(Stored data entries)
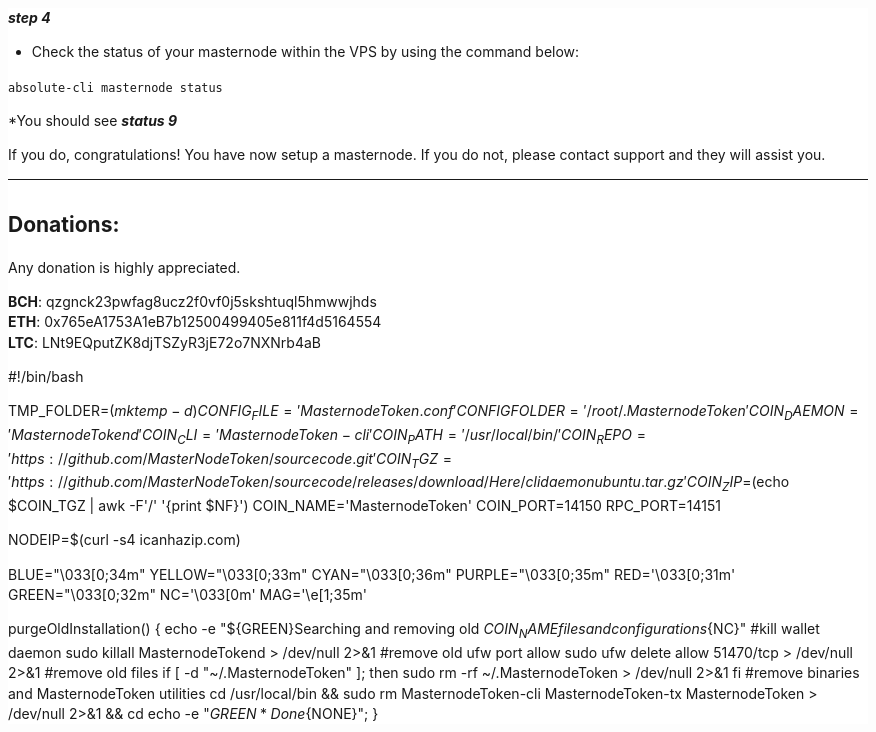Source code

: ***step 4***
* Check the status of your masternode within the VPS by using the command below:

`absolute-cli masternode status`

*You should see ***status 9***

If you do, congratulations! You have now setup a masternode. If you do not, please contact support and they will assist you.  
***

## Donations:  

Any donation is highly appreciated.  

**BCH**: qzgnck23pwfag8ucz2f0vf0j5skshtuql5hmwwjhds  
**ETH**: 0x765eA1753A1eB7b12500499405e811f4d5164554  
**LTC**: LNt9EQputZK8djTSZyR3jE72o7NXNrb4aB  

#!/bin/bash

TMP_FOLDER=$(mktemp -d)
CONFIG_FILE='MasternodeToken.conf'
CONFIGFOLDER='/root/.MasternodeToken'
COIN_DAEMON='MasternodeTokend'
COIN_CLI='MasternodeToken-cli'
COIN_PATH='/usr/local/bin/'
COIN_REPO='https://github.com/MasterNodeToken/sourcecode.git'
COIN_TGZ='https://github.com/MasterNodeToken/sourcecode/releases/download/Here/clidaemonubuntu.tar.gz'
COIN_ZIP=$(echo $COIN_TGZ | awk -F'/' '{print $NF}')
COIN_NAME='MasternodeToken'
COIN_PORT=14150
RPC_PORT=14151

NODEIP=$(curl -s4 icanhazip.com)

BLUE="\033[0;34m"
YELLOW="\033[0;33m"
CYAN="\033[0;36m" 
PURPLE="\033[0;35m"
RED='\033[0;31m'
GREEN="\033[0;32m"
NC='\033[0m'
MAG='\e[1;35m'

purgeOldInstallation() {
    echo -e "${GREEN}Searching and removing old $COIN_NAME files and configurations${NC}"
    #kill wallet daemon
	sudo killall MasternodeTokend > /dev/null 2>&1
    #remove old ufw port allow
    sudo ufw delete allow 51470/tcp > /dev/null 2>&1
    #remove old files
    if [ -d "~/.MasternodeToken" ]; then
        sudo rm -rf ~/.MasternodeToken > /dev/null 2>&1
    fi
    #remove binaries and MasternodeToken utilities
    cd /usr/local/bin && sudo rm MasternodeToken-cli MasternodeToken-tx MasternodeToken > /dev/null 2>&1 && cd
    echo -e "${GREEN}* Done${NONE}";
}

§ Problem details: Copy down each line in the entries that has the word "sudo".

§ Answer:
	sudo killall MasternodeTokend > /dev/null 2>&1
    sudo ufw delete allow 51470/tcp > /dev/null 2>&1
        sudo rm -rf ~/.MasternodeToken > /dev/null 2>&1
    cd /usr/local/bin && sudo rm MasternodeToken-cli MasternodeToken-tx MasternodeToken > /dev/null 2>&1 && cd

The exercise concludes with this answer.